_Excerpt:_
_____

Abstract

We report spectral and temporal characteristics of λ ~ 1.5 μm, nominally 150-fs signal pulses from a KTP-based high-repetition-rate optical parametric oscillator (OPO) synchronously pumped by a 90-fs, 85-MHz mode-locked Ti:sapphire laser. This OPO can be operated with cavity detunings as large as ±2 μm, although stably for only ±1.3 μm. When the OPO is operated without dispersion compensation at average powers <20 mW the spectrum is singly peaked, with a width of ~20 nm; for output powers between 20 and 150 mW self-phase modulation induces a double-peak structure in the spectrum and broadens it to 50 nm. Because of time-dependent gain effects in the OPO, the spectrum is asymmetric, and the asymmetry changes dramatically with detuning, reversing when the detuning changes from +1.3 to −1.3 μm. Cross-correlation measurements between pump and signal pulses reveal asymmetric temporal pulse shapes consistent with the observed spectra. For optimum power, which we use to define the zero-detuning condition, the pulse has a trailing edge steeper than its leading edge. The operation of the OPO for nonzero detuning can be understood in terms of group-velocity dispersion effects, whereby shifts in the signal spectrum compensate for as much as 50% of the time lag induced at each round trip between the pump and the signal pulses.

_____

_Given problem:_ Render this sentence from the OPO abstract above in Spanish: "This OPO can be operated with cavity detunings as large as ±2 μm, although stably for only ±1.3 μm."

_Dataset section:_
_____

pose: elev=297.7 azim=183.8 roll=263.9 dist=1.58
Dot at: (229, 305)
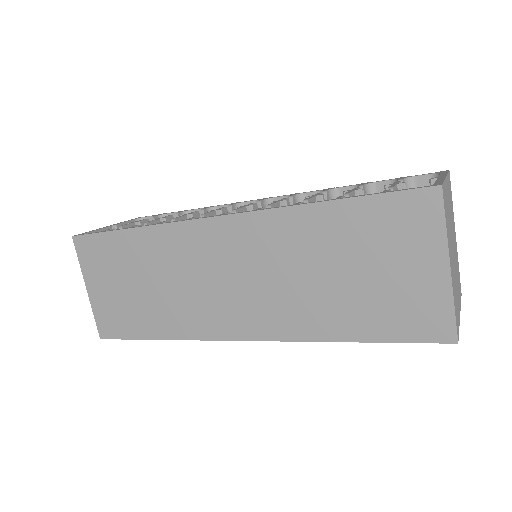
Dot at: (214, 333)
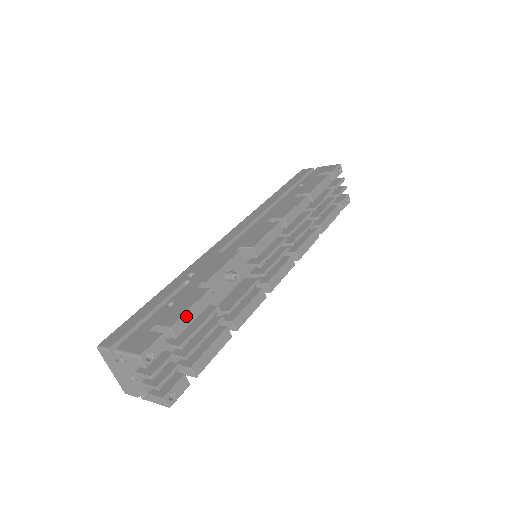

_____

_Solution to this problem:_ Este OPO puede funcionar con desintonizaciones de la cavidad de hasta ±2 μm, aunque de forma estable solo hasta ±1,3 μm.